What you are asked to do:
Return exactly and only these lines: the first of the listing through the one containing "at Our Cairo Show. Tragedy".

Entries shown:
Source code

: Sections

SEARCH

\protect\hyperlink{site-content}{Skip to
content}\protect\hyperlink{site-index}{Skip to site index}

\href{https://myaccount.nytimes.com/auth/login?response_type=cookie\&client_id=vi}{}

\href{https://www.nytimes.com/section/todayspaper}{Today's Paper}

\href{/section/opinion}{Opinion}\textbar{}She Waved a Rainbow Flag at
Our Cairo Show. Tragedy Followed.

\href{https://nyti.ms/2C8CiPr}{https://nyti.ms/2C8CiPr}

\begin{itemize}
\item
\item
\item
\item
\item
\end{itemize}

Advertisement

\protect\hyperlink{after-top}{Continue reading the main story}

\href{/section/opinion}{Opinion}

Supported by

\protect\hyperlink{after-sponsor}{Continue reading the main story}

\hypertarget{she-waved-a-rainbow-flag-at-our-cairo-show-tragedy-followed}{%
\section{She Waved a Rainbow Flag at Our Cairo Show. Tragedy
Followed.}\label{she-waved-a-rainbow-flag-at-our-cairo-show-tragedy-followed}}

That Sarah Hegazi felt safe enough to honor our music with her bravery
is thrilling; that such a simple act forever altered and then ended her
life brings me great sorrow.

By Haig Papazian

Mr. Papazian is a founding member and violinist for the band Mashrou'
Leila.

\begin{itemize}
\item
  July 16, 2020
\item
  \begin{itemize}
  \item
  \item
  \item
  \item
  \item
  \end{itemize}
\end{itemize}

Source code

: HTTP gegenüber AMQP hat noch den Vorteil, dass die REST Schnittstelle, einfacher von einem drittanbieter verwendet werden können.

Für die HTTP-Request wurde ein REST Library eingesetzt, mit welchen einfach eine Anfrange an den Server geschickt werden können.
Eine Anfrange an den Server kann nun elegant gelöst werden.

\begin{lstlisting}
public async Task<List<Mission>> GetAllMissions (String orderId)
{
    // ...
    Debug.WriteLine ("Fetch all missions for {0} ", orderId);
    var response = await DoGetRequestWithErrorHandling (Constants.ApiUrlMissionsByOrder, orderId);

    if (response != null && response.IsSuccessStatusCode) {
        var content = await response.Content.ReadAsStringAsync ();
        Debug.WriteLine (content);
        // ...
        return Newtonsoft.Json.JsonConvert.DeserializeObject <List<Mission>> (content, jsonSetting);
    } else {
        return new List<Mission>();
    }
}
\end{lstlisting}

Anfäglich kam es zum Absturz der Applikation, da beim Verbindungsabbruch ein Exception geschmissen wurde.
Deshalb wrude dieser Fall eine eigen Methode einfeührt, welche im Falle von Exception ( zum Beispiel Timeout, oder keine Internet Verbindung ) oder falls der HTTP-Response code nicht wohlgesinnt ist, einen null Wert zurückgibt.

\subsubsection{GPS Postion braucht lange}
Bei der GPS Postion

Answer section:
Source code

: Sections

SEARCH

\protect\hyperlink{site-content}{Skip to
content}\protect\hyperlink{site-index}{Skip to site index}

\href{https://myaccount.nytimes.com/auth/login?response_type=cookie\&client_id=vi}{}

\href{https://www.nytimes.com/section/todayspaper}{Today's Paper}

\href{/section/opinion}{Opinion}\textbar{}She Waved a Rainbow Flag at
Our Cairo Show. Tragedy Followed.

\href{https://nyti.ms/2C8CiPr}{https://nyti.ms/2C8CiPr}

\begin{itemize}
\item
\item
\item
\item
\item
\end{itemize}

Advertisement

\protect\hyperlink{after-top}{Continue reading the main story}

\href{/section/opinion}{Opinion}

Supported by

\protect\hyperlink{after-sponsor}{Continue reading the main story}

\hypertarget{she-waved-a-rainbow-flag-at-our-cairo-show-tragedy-followed}{%
\section{She Waved a Rainbow Flag at Our Cairo Show. Tragedy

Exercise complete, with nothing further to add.